At this point in my life, I have to ask myself if I really want someone that dependent on me and my time. I still want to travel the world, I want to learn, I want to be able to take off to the beach at a moments notice because I can and not have to worry about the responsibility yet. On top of that, children are expensive. Financing someone else's future is really something that I won't take lightly and I know that if I want to bring another life in to this world our financial status will have to change.

It all comes down to two things: maturity and financial readiness. Neither are present in my life at the moment, so then having a child isn't really an option either.

Monday, August 27, 2007

Little Orange Beetle, That's how I roll

I got my first car not too long ago. I was fortunate enough to inherit an operational vehicle that wasn't in anyway embarrassing for me to get to and fro in. This vehicle was a 1995 Nissan Altima in the color of "Champagne Beige". Really, no one can complain about receiving a vehicle for practically nothing that requires little to no upkeep. One thing I would have cause to comment on: this vehicle had the outward personality of a rock. Meaning: Yeah, it was a car and it got me where I needed to go but it was not really distinguishable from any other car similar to it on the road.

I was in a position as of late to replace the '95 Altima. Mind you, I was in no real hurry to do so as it was completely paid off and the insurance premium on it was low, but because the car was near to twelve years old the repairs were getting such that they would be equal to payments on a newer vehicle and the stress factor was immeasurable. So at the end of June my husband and I began a vigilant search for a newer affordable vehicle for me. To be honest, I had no specific car in mind though I did have certain criteria it should meet: price, gas millage, year, and condition.
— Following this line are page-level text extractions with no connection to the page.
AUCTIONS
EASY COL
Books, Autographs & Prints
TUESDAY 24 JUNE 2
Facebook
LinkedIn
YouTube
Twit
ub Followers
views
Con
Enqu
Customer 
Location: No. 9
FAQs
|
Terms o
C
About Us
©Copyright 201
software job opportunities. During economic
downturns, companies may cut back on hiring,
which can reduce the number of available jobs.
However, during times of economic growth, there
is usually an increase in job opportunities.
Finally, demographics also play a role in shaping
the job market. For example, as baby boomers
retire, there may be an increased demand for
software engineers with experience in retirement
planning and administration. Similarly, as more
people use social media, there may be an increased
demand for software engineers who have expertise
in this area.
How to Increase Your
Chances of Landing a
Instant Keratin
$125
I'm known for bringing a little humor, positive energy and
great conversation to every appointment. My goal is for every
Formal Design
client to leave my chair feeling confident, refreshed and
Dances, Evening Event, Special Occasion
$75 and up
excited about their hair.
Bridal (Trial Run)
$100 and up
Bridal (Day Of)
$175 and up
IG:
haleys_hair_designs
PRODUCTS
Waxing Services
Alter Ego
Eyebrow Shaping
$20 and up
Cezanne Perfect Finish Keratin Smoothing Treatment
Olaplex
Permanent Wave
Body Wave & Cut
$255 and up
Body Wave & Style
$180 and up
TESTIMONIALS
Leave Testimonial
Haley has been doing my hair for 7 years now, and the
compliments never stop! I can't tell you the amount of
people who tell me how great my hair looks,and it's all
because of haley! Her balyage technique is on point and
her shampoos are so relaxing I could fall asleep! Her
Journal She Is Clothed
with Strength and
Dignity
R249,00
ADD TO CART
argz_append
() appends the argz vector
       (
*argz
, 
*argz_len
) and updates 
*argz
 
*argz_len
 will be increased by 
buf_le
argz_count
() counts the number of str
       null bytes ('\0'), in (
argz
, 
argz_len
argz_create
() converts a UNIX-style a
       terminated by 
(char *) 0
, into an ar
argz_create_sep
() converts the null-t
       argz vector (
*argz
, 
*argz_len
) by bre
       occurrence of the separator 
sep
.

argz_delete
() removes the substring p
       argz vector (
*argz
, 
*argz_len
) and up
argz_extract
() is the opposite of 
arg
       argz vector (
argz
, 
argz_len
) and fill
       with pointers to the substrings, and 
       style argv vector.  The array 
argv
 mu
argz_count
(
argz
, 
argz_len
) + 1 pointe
All in all I came out with a car that I've been dreaming of since I realized it's existence: a VW Beetle. The lot where I found her had three used Beetles, one silver, one light blue convertible, and an orange one with "all the fixin's". Now, in my personal opinion if you are going to drive a vehicle like the Beetle (or any other vehicle that's highly identifiable) one should really get it in a fun color. So that automatically nixed the silver one as an option. Secondly, I live in Portland, Oregon where if you're really lucky you get a good three months without rain, thusly making the convertible an impractical option. This put me squarely in the driver's seat of what I now consider to be my dream car. Not only is my 2003 VW New Beetle in Sundown Orange fun to drive, and highly maneuverable, but it's got personality. And I'm proud to say that I have only seen three others in the Portland area with the same make model and color option. As silly as this may sound, that means a lot to me.